If you’re not sure you want to buy it, you can try out any eWallet product for 30 days. If it suits your needs, you can go ahead and buy it. If not, you’re not obligated in any way.
eWallet Ease of Use and Setup
eWallet is really easy to use; if you have any familiarity at all with computers or smartphones, you’ll be able to use it with no trouble at all. As opposed to storing all of your info in one unsorted mess, eWallet allows for a high level of organization. This includes creating multiple wallets for different categories (personal, finance, work, etc.). Within each wallet you can create folders to further sort your info. And finally, each password or financial detail gets its own card, and you decide which wallet/folder to store it in.
The only thing that I would like to see added is a manual search option; at this point, eWallet doesn’t offer it. But because the level of organization is so high, it’s easy to find what you’re looking for even without it.
As you can see below, each card includes plenty of details — and you get to decide what to include.
Another convenient feature is Autopass, which automatically fills in your information for various sites. So when you visit Amazon, eBay, your bank, etc., your sign-in information will appear in the appropriate fields and you can log in immediately.
Installation and set up take just a few minutes; the only disappointment is that the desktop version requires a .NET Framework if it’s not already installed on your computer. That adds about five minutes to installation, not really a big deal. Once everything is installed on your desktop, the platform runs smoothly. Same goes for iOS and Android.
I’d say this is all impressive, just not as impressive as other simple (or even one-click) installation processes, like LastPass.
eWallet allows you to create passwords for different wallets; it also includes a password generator to create passwords that are not easily guessable by others. You don’t have to create passwords for each wallet, but the option is there. Of course, you need one password to log into your account, but Android and iPhone offer fingerprint access as well. iPhone also offers facial ID access. I’m still more impressed by TrueKey’s 15 types of two-factor authentication though.
You can easily edit, change, or delete your passwords.

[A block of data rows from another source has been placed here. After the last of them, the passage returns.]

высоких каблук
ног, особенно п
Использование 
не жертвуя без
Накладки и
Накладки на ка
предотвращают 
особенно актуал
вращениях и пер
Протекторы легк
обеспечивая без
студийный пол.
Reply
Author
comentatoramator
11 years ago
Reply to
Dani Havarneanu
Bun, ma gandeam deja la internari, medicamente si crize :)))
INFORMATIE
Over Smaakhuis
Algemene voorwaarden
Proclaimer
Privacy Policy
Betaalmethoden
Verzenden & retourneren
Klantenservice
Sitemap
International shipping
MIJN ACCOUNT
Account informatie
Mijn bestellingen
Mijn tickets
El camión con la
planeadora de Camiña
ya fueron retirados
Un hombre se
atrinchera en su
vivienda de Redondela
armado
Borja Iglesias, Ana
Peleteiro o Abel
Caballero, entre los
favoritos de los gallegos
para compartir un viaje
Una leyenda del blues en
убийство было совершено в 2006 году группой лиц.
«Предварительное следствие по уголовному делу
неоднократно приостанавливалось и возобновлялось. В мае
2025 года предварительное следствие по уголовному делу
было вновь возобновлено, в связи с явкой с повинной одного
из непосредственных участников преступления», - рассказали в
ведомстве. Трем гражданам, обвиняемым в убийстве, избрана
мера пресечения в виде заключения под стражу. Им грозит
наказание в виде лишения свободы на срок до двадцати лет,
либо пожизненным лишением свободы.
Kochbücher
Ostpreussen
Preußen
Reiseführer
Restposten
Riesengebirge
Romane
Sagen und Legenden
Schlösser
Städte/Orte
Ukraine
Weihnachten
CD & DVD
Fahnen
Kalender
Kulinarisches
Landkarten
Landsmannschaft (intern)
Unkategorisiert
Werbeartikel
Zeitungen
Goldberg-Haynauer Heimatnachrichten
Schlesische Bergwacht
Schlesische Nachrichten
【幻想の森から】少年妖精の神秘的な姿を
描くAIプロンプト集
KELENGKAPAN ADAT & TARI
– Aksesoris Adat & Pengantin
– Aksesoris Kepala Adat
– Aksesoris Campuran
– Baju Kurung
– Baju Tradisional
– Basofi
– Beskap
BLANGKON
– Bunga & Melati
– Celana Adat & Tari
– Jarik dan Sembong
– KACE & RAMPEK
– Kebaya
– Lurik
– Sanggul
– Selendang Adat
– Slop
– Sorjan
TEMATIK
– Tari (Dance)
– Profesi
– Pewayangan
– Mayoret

Other security settings in each wallet are:
- Limit password attempts
- Lock after 5 attempts
- Lock for 30 minutes
- Lock when inactive
- Lock for 20 minutes
eWallet uses 256-bit military grade AES encryption to protect your data, which makes it virtually impossible to hack. However, there’s no 2-step verification, which is why I didn’t give a 5/5 rating.
eWallet Customer Support
For such an impressive software company, Ilium’s eWallet support leaves something to be desired. You can contact only contact them by email, not phone or live chat. When I sent them a test email, the automatic response said I’d receive an answer within 2 business days. I wasn’t too happy about that, since 2 business days is a pretty long time to wait. It reminded me of how slow Dashlane were to get back to me.

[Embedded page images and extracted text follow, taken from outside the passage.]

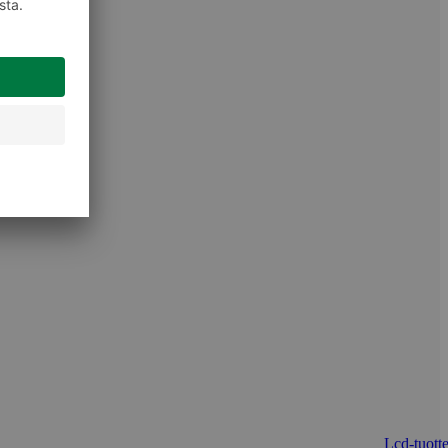
Lcd-tuotte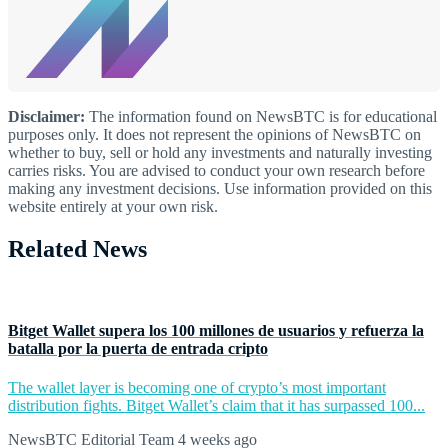
Disclaimer:
The information found on NewsBTC is for educational
purposes only. It does not represent the opinions of NewsBTC on
whether to buy, sell or hold any investments and naturally investing
carries risks. You are advised to conduct your own research before
making any investment decisions. Use information provided on this
website entirely at your own risk.
Related News
Bitget Wallet supera los 100 millones de usuarios y refuerza la
batalla por la puerta de entrada cripto
The wallet layer is becoming one of crypto’s most important
distribution fights. Bitget Wallet’s claim that it has surpassed 100...
NewsBTC Editorial Team
4 weeks ago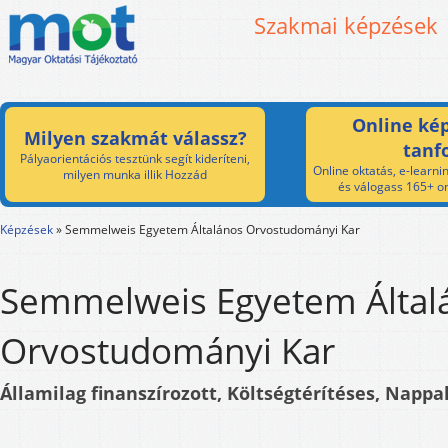
Szakmai képzések
Online kép
Milyen szakmát válassz?
tanf
Pályaorientációs tesztünk segít kideríteni,
Online oktatás, e-learnin
milyen munka illik Hozzád
és válogass 165+ on
Képzések
»
Semmelweis Egyetem Általános Orvostudományi Kar
Semmelweis Egyetem Által
Orvostudományi Kar
Államilag finanszírozott, Költségtérítéses, Nappal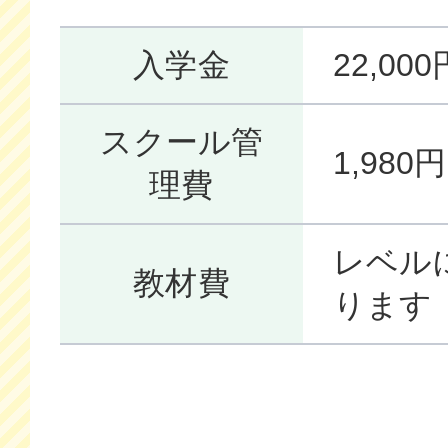
入学金
22,0
スクール管
1,98
理費
レベル
教材費
ります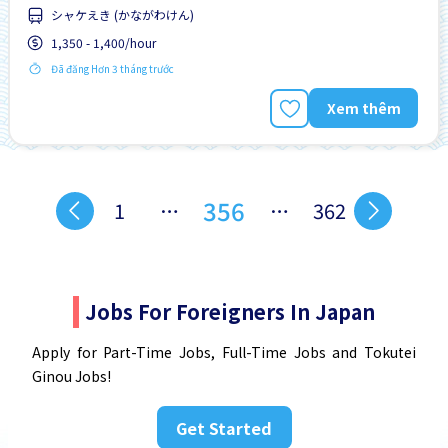
シャケえき (かながわけん)
Không cần kinh nghiệm
Lao động người nước ngoài
1,350 - 1,400/hour
Ưu tiên nam giới
Đã đăng Hơn 3 tháng trước
Xem thêm
356
1
…
…
362
Jobs For Foreigners In Japan
Apply for Part-Time Jobs, Full-Time Jobs and Tokutei
Ginou Jobs!
Get Started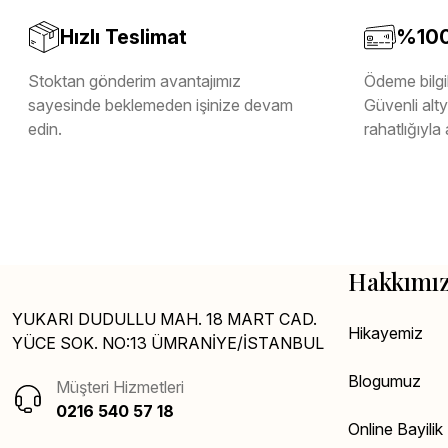
Hızlı Teslimat
%100 
Stoktan gönderim avantajımız
Ödeme bilgil
sayesinde beklemeden işinize devam
Güvenli altya
edin.
rahatlığıyla 
Hakkımı
YUKARI DUDULLU MAH. 18 MART CAD.
Hikayemiz
YÜCE SOK. NO:13 ÜMRANİYE/İSTANBUL
Blogumuz
Müşteri Hizmetleri
0216 540 57 18
Online Bayili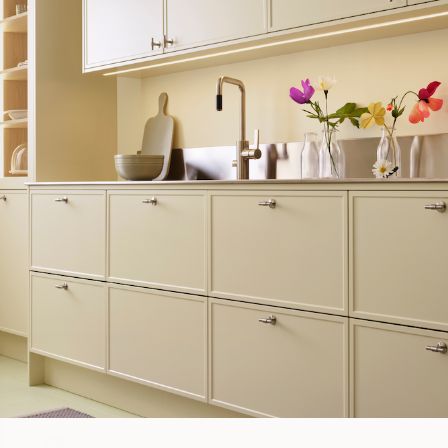
WOULD YOU RATHER VISIT?
EU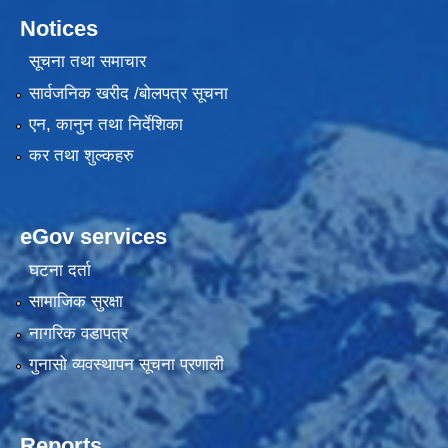
Notices
सूचना तथा समाचार
सार्वजनिक खरीद /बोलपत्र सूचना
एन, कानुन तथा निर्देशिका
कर तथा शुल्कहरु
eGov services
घटना दर्ता
सामाजिक सुरक्षा
नागरिक वडापत्र
गुनासो व्यवस्थापन सूचना प्रणाली
Reports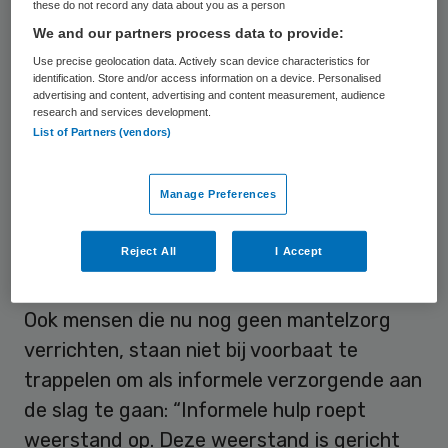
these do not record any data about you as a person
zoeken de meeste mantelzorgers pas laat,
We and our partners process data to provide:
of helemaal geen hulp. Resultaat: “Van veel
Use precise geolocation data. Actively scan device characteristics for
identification. Store and/or access information on a device. Personalised
mantelzorgers die wij spraken is niet veel
advertising and content, advertising and content measurement, audience
meer te verwachten. Zij zitten
research and services development.
List of Partners (vendors)
gevoelsmatig al aan hun taks en zien
hooguit wat mogelijkheden om extra hand-
Manage Preferences
en spandiensten te verrichten.”
Reject All
I Accept
Weerstand
Ook mensen die nu nog geen mantelzorg
verrichten, staan niet bij voorbaat te
trappelen om als informele verzorgende aan
de slag te gaan: “Informele hulp roept
weerstand op. Deze weerstand is gericht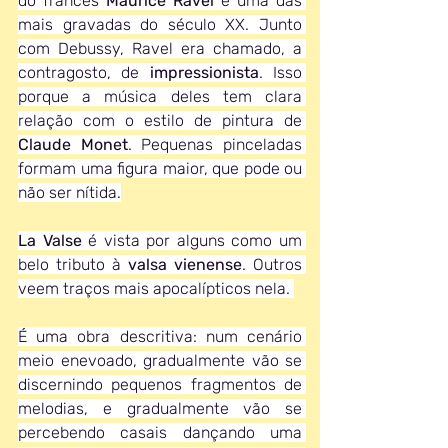
do francês 
Maurice Ravel
 é uma das 
mais gravadas do século XX. Junto 
com Debussy, Ravel era chamado, a 
contragosto, de 
impressionista
. Isso 
porque a música deles tem clara 
relação com o estilo de pintura de 
Claude Monet
. Pequenas pinceladas 
formam uma figura maior, que pode ou 
não ser nítida.
La Valse
 é vista por alguns como um 
belo tributo à 
valsa vienense
. Outros 
veem traços mais apocalípticos nela. 
É uma obra descritiva: num cenário 
meio enevoado, gradualmente vão se 
discernindo pequenos fragmentos de 
melodias, e gradualmente vão se 
percebendo casais dançando uma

However, in reality, I received a response within a few hours. I sent a few more emails to judge the response time, and consistently received responses within a few hours from a friendly support rep.
The FAQ pages are not the clear and neat pages that I’m used to; yes, they contain information, but many articles date back to 2016 and the look itself is a bit old-fashioned. Don’t get me wrong — there is information, it’s just not as easy to read or find as most modern websites. Or other password managers – like Bitdefender’s very active forums.
As for refunds, eWallet accepts returns made within 30 days of your purchase of the software. However, this is only for products purchased directly from eWallet; the Play Store and App store each have their own refund policies.